Ритуал перехода передает в новое состояние ядро доминантных символов, которые несут набор фундаментальных, базовых “тем” социума. В ритуальном обряде максимально концентрируются нормы, набор указаний и советов, парадигм. В нем сплавляются в единое целое и мобилизуются различные, конкурирующие в иных условиях силы и энергии социума, и в результате, ритуал способен оказывает целительное, восстанавливающее действие. Поэтому так важно понять смысл и структуру всего цикла ритуалов различных культур.
В любом ритуале заложены по крайней мере три контекста: явный, образно-смысловой; латентный, на грани осознания и, наконец, скрытый, подсознательный, на уровне архаичного базового опыта \II.42\. Именно на выявление второго и третьего контекстов в православной тридиции и были направлены наши усилия при разработке метода ориентированных триад и использование его при исследовании чина православных обрядов.
Мы пытаемся раскрыть не структуру Бога (что невозможно), а структуру литургического, обрядового и текстового откровения о нем. В том числе и в структуре ритуала.

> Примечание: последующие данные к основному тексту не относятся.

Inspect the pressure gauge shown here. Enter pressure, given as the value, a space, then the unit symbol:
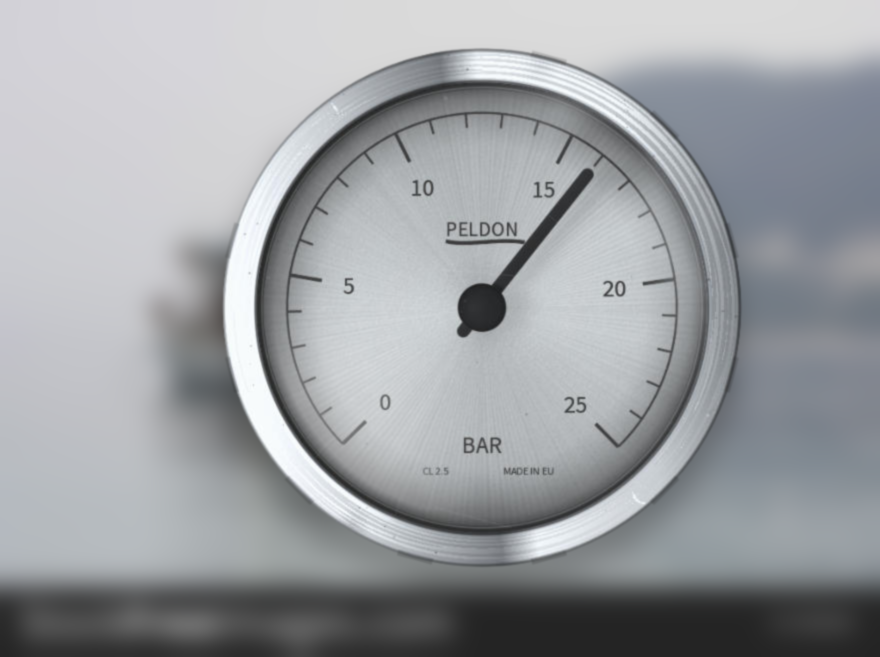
16 bar
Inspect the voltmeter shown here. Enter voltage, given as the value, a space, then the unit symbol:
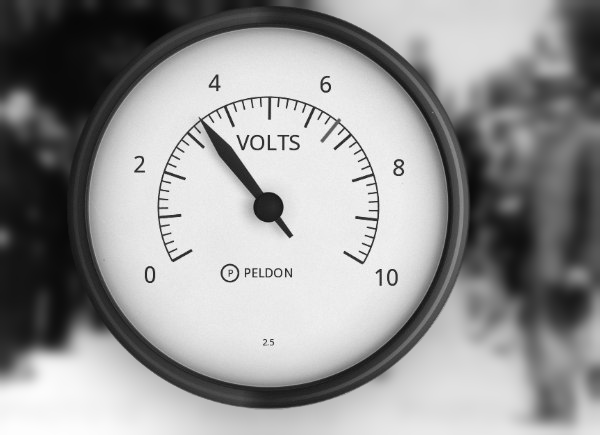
3.4 V
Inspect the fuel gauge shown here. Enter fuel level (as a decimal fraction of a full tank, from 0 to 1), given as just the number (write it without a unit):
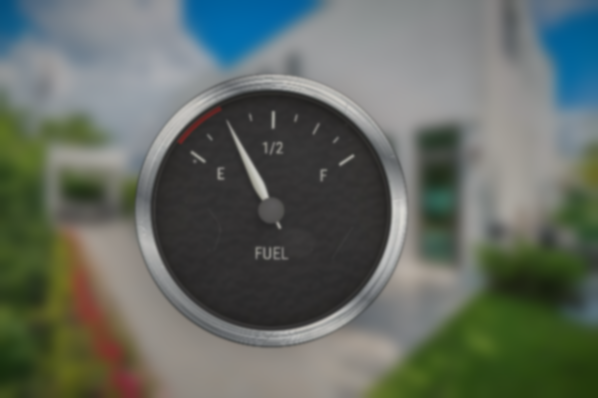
0.25
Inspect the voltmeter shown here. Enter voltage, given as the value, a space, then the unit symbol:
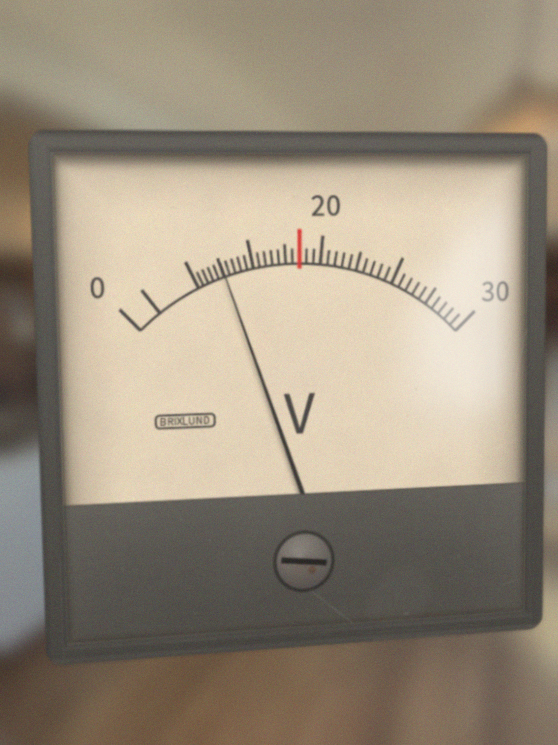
12.5 V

В историческом развитии ритуал проходит в своем разрушении три стадии: (обряд\ игрище \игра). В самом деле, обряд – это уже частично десакрализованное действо, цель которого не магическое воздействие на ситуацию в “ином мире” (и как результат – воздействие на свой мир), а имитация этого воздействия. Это уже архаика,  последействие, и здесь проявляется латентный, скрытый смысл исходного ритуала. Однако, наличие такой обрядовой традиции приводит к самосохранению культурной традиции, частичной актуализации определенной мифологемы.
Игрище – это уже остатки ритуала, лишенного актуального бытования. Попытка (в основном молодежи) воспроизвести некогда бытовавшие в “золотом веке” традиции. От ритуала остаются наиболее занятные и необычные в современном восприятии элементы обряда плюс определенные заимствования из сходных обрядов других культур. На стадии детской игры все уже перемешано и здесь трудно отличить истоки тех или иных игр.
Но все это можно отнести и к триаде (миф\эпос\сказка), где сказка в большой степени содержит этот самый игровой элемент. С другой стороны, в настоящей работе мы показали, что сказка (даже при существенном проценте образной, символической игры), сохраняет структуры порождающего её мифа. По-видимому, и в играх происходит то же самое. Иначе трудно объяснить их длительное бытование.
И здесь возникает вопрос: обряды, структуру которых мы выше реконструировали, они что – сакрализованные, актуализирующие основную мифологему Христа ритуалы, или уже десакрализованные, профанированные, опрощенные в угоду времени, месту и вопросам целесообразности обряды?  Способна ли православная традиция сохранить, передать и актуализировать через свое посредство тот скрытый от поверхностного взора русский, православный, внутренний код?
Код, смутный образ которого мы и попытались выявить в настоящей работе.
Что бы знать, что мы обязаны успеть передать потомкам.